When asked the same question another father responded:

“I’m not good at this… I don’t know what to say or do when the pain gets bad. I can see it on his face. I like it best when I just sit with him and the drugs are working and I don’t have to say anything. I feel helpless… Everyday is a struggle for him… I don’t want him to suffer anymore.


Caring for a terminally ill child can be a daunting task for anyone. Family members and caregivers should know how to relate to the child’s perspective when giving palliative care to the dying children (Bearison, 2006). Learning to identify with the child’s perspective is the only way if the quality of life of the child is to be improved.

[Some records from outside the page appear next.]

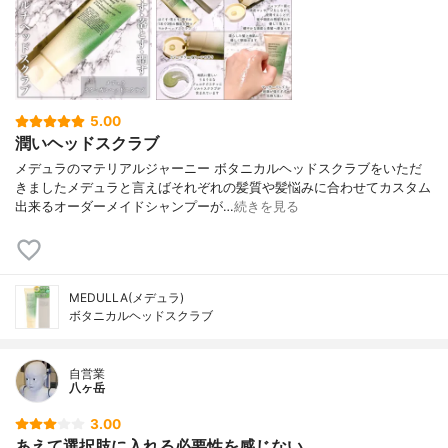
5.00
潤いヘッドスクラブ
メデュラのマテリアルジャーニー ボタニカルヘッドスクラブをいただ
きましたメデュラと言えばそれぞれの髪質や髪悩みに合わせてカスタム
出来るオーダーメイドシャンプーが…
続きを見る
MEDULLA(メデュラ)
ボタニカルヘッドスクラブ
自営業
八ヶ岳
3.00
あえて選択肢に入れる必要性を感じない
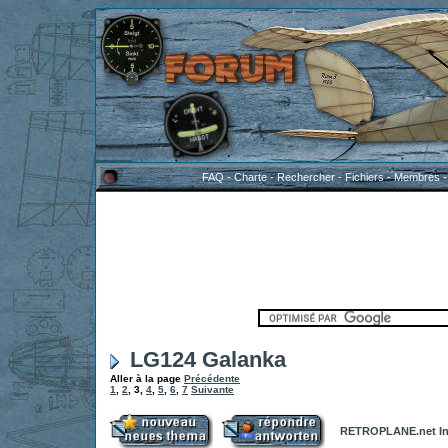
FAQ
-
Charte
-
Rechercher
-
Fichiers
-
Membres
LG124 Galanka
Aller à la page
Précédente
1
,
2
,
3
,
4
,
5
,
6
,
7
Suivante
RETROPLANE.net In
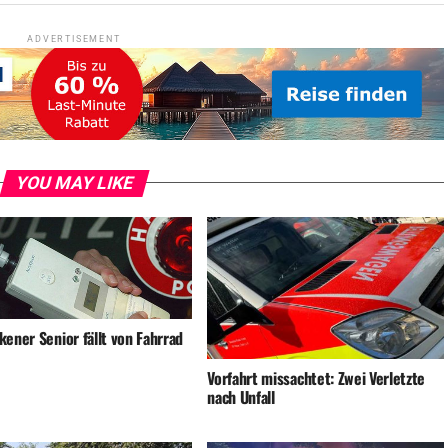
ADVERTISEMENT
YOU MAY LIKE
ener Senior fällt von Fahrrad
Vorfahrt missachtet: Zwei Verletzte
nach Unfall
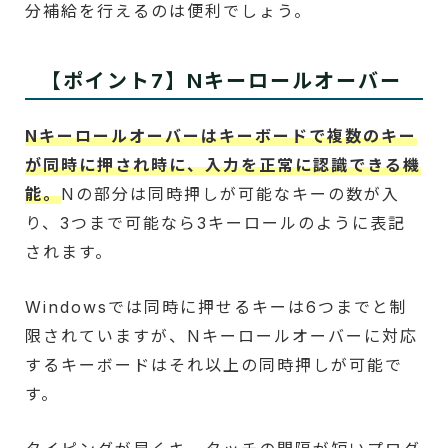
分補給を行えるのは便利でしょう。
【ポイント7】Nキーロールオーバー
Nキーロールオーバーはキーボードで複数のキー
が同時に押され時に、入力を正常に認識できる機
能。
Nの部分は同時押しが可能なキーの数が入
り、3つまで可能なら3キーロールのように表記
されます。
Windowsでは同時に押せるキーは6つまでと制
限されていますが、Nキーロールオーバーに対応
するキーボードはそれ以上の同時押しが可能で
す。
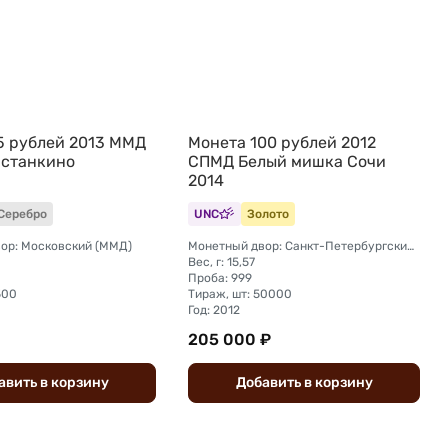
5 рублей 2013 ММД
Монета 100 рублей 2012
Останкино
СПМД Белый мишка Сочи
2014
Серебро
UNC
Золото
ор: Московский (ММД)
Монетный двор: Санкт-Петербургский (СПМД)
Вес, г: 15,57
Проба: 999
500
Тираж, шт: 50000
Год: 2012
205 000 ₽
авить
в
корзину
Добавить
в
корзину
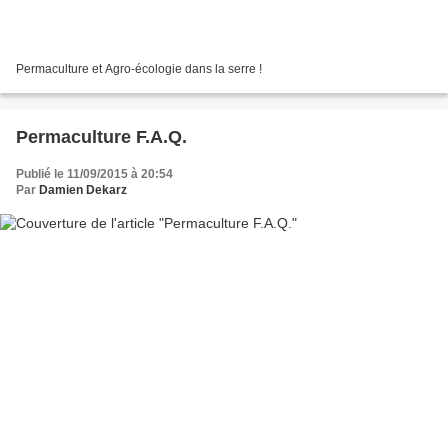
Permaculture et Agro-écologie dans la serre !
Permaculture F.A.Q.
Publié le 11/09/2015 à 20:54
Par
Damien Dekarz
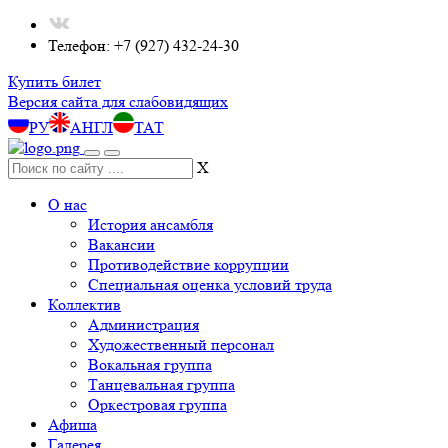
Телефон: +7 (927) 432-24-30
Купить билет
Версия сайта для слабовидящих
РУ
АНГЛ
ТАТ
X
О нас
История ансамбля
Вакансии
Противодействие коррупции
Специальная оценка условий труда
Коллектив
Администрация
Художественный персонал
Вокальная группа
Танцевальная группа
Оркестровая группа
Афиша
Галерея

According to the triangular model used in this study, it is clear that all are interrelated – the child, the family members, and the professional caregivers (Cherny, 2005). It therefore follows that if one unit in the whole system is not happy, or is not functioning well; all the other units are affected. This study revealed that family members who had difficulties adapting to the harsh realities of the terminal illnesses led a very difficult life. Their denial of the sad reality made the lives of the terminally ill even more difficult. In view of this, policy makers should come up with strategies and policies through which individuals entrusted with the care of the terminally ill children are offered basic counseling skills to enable then cope with the trauma.

A child undergoing terminal illness will definitely feel loved and cherished by those around him, including family members and caregivers, if his contribution to the family and social structure of which he is part of respects his views and attitudes towards the condition he is in (Skivens, & Strandbu, 2006). According to the results, this principle needs to be reinforced with the philosophies of family members entrusted with the care of the terminally ill children. The study revealed that some family members were overly protective of the child, effectively denying them the chance to be active in their own right. This scenario can be changed by offering basic palliative skills and education to those all of those involved with taking care of the terminally ill child.

Consequently, it is necessary that society comes up with ways by which these children in their last phase of their lives can be given dignity and freedom of choice to be happy whatever that means for them not their for parents or caregivers. This study begins to reveal that empathy and listening to the terminally ill child’s perspective can help provide a better quality life at the end of life.